▶ [Required work]: Print the data below verbatim, minus images.
(Records for this exercise begins)
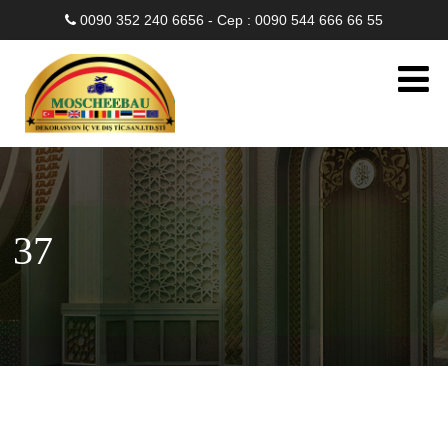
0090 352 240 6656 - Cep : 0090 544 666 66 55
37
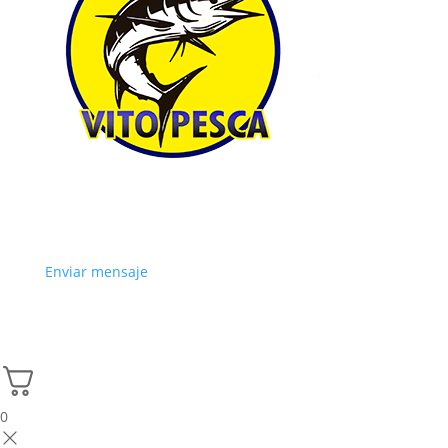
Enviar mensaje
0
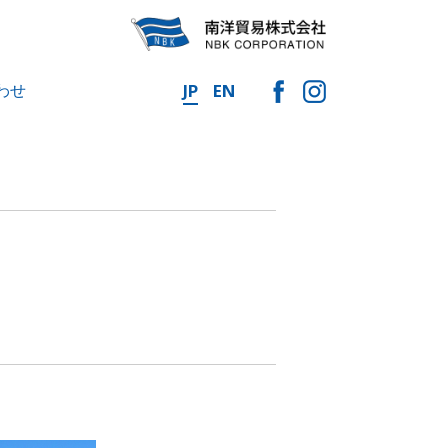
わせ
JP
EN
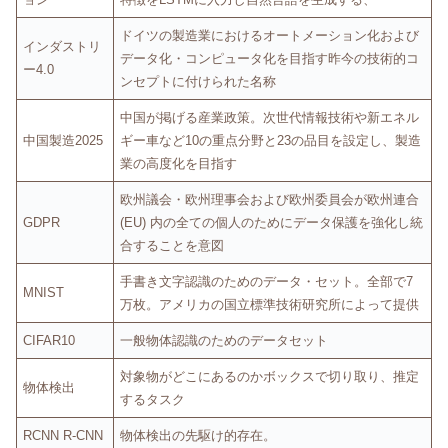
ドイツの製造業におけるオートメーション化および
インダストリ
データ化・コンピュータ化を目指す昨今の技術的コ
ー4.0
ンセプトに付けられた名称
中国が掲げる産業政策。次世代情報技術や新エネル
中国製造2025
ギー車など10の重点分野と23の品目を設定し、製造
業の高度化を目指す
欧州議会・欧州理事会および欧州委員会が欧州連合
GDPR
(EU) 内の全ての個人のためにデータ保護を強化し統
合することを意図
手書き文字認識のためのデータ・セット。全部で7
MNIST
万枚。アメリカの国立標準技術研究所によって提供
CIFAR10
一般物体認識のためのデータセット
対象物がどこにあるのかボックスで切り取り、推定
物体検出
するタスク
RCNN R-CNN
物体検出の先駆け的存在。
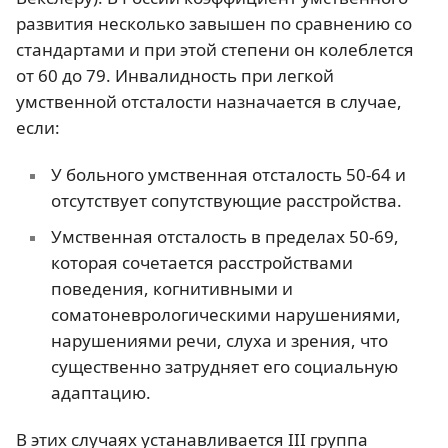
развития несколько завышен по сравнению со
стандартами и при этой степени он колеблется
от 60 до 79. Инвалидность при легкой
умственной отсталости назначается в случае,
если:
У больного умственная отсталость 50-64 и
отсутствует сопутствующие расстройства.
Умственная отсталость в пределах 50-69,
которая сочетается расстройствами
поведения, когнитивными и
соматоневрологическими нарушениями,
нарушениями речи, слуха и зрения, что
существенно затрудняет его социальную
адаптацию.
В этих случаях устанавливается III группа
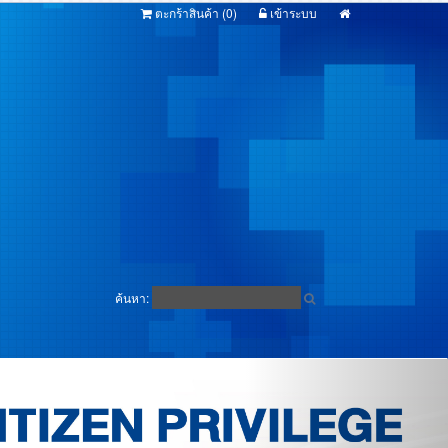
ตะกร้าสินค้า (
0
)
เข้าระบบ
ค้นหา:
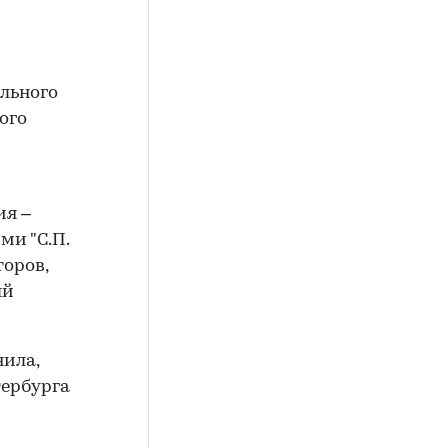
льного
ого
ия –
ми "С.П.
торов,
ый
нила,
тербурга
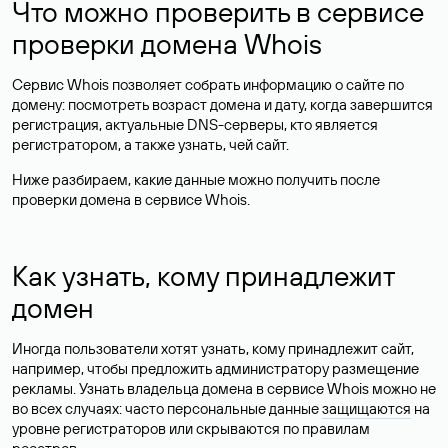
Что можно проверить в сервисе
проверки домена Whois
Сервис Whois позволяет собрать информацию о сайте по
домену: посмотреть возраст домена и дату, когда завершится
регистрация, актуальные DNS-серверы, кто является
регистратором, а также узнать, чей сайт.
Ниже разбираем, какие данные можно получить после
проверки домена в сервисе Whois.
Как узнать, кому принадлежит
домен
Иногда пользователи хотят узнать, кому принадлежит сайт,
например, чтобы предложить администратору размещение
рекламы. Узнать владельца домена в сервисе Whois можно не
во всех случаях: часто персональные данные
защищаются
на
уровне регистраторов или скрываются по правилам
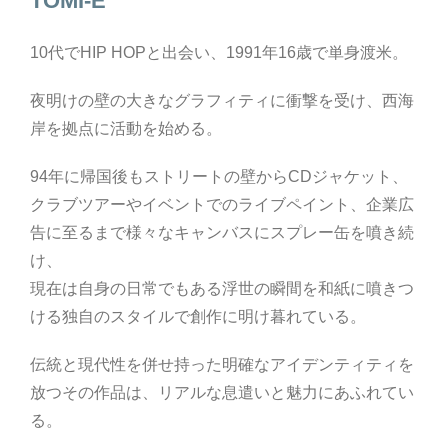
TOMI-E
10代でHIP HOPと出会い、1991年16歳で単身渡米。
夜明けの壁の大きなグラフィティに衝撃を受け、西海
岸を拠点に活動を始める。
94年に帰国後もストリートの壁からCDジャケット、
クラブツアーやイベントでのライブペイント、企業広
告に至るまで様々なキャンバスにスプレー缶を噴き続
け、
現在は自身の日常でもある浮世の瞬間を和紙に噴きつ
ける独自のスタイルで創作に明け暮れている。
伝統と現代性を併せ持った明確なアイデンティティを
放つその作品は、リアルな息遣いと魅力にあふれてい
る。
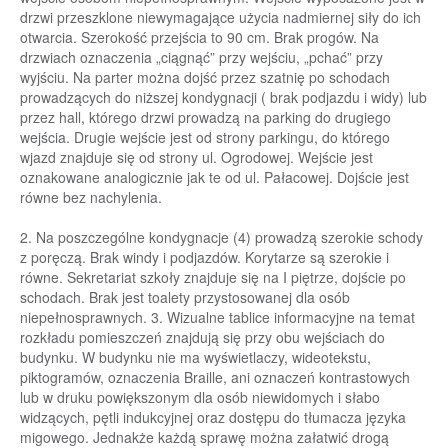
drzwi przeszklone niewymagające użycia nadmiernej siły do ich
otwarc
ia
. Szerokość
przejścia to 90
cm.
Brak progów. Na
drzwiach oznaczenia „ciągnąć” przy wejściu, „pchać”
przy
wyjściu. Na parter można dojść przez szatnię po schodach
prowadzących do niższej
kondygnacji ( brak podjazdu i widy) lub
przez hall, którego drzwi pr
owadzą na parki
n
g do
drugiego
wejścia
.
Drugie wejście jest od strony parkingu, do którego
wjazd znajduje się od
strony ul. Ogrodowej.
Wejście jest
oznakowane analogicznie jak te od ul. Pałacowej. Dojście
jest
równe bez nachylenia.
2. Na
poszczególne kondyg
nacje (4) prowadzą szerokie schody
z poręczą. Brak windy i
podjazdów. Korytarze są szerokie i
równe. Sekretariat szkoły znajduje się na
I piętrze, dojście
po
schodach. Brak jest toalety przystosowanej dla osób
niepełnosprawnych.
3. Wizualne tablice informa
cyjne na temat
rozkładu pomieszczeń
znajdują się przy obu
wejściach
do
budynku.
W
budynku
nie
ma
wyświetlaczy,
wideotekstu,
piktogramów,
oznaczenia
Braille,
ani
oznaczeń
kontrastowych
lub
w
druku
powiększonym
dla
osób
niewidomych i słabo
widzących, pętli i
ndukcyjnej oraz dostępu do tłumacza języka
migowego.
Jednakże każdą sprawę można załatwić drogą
(Records for this exercise ends)
▶ [Written answer]:
0090 352 240 6656 - Cep : 0090 544 666 66 55
37
Enviar mensaje
0
わせ
JP
EN
ドイツの製造業におけるオートメーション化および
インダストリ
データ化・コンピュータ化を目指す昨今の技術的コ
ー4.0
ンセプトに付けられた名称
中国が掲げる産業政策。次世代情報技術や新エネル
中国製造2025
ギー車など10の重点分野と23の品目を設定し、製造
業の高度化を目指す
欧州議会・欧州理事会および欧州委員会が欧州連合
GDPR
(EU) 内の全ての個人のためにデータ保護を強化し統
合することを意図
手書き文字認識のためのデータ・セット。全部で7
MNIST
万枚。アメリカの国立標準技術研究所によって提供
CIFAR10
一般物体認識のためのデータセット
対象物がどこにあるのかボックスで切り取り、推定
物体検出
するタスク
RCNN R-CNN
物体検出の先駆け的存在。
развития несколько завышен по сравнению со
стандартами и при этой степени он колеблется
от 60 до 79. Инвалидность при легкой
умственной отсталости назначается в случае,
если:
У больного умственная отсталость 50-64 и
отсутствует сопутствующие расстройства.
Умственная отсталость в пределах 50-69,
которая сочетается расстройствами
поведения, когнитивными и
соматоневрологическими нарушениями,
нарушениями речи, слуха и зрения, что
существенно затрудняет его социальную
адаптацию.
В этих случаях устанавливается III группа
ตะกร้าสินค้า (
0
)
เข้าระบบ
ค้นหา:
льного
ого
ия –
ми "С.П.
торов,
ый
нила,
тербурга
Что можно проверить в сервисе
проверки домена Whois
Сервис Whois позволяет собрать информацию о сайте по
домену: посмотреть возраст домена и дату, когда завершится
регистрация, актуальные DNS-серверы, кто является
регистратором, а также узнать, чей сайт.
Ниже разбираем, какие данные можно получить после
проверки домена в сервисе Whois.
Как узнать, кому принадлежит
домен
Иногда пользователи хотят узнать, кому принадлежит сайт,
например, чтобы предложить администратору размещение
рекламы. Узнать владельца домена в сервисе Whois можно не
во всех случаях: часто персональные данные
защищаются
на
уровне регистраторов или скрываются по правилам
TOMI-E
10代でHIP HOPと出会い、1991年16歳で単身渡米。
夜明けの壁の大きなグラフィティに衝撃を受け、西海
岸を拠点に活動を始める。
94年に帰国後もストリートの壁からCDジャケット、
クラブツアーやイベントでのライブペイント、企業広
告に至るまで様々なキャンバスにスプレー缶を噴き続
け、
現在は自身の日常でもある浮世の瞬間を和紙に噴きつ
ける独自のスタイルで創作に明け暮れている。
伝統と現代性を併せ持った明確なアイデンティティを
放つその作品は、リアルな息遣いと魅力にあふれてい
る。
drzwi przeszklone niewymagające użycia nadmiernej siły do ich
otwarc
ia
. Szerokość
przejścia to 90
cm.
Brak progów. Na
drzwiach oznaczenia „ciągnąć” przy wejściu, „pchać”
przy
wyjściu. Na parter można dojść przez szatnię po schodach
prowadzących do niższej
kondygnacji ( brak podjazdu i widy) lub
przez hall, którego drzwi pr
owadzą na parki
n
g do
drugiego
wejścia
.
Drugie wejście jest od strony parkingu, do którego
wjazd znajduje się od
strony ul. Ogrodowej.
Wejście jest
oznakowane analogicznie jak te od ul. Pałacowej. Dojście
jest
równe bez nachylenia.
2. Na
poszczególne kondyg
nacje (4) prowadzą szerokie schody
z poręczą. Brak windy i
podjazdów. Korytarze są szerokie i
równe. Sekretariat szkoły znajduje się na
I piętrze, dojście
po
schodach. Brak jest toalety przystosowanej dla osób
niepełnosprawnych.
3. Wizualne tablice informa
cyjne na temat
rozkładu pomieszczeń
znajdują się przy obu
wejściach
do
budynku.
W
budynku
nie
ma
wyświetlaczy,
wideotekstu,
piktogramów,
oznaczenia
Braille,
ani
oznaczeń
kontrastowych
lub
w
druku
powiększonym
dla
osób
niewidomych i słabo
widzących, pętli i
ndukcyjnej oraz dostępu do tłumacza języka
migowego.
Jednakże każdą sprawę można załatwić drogą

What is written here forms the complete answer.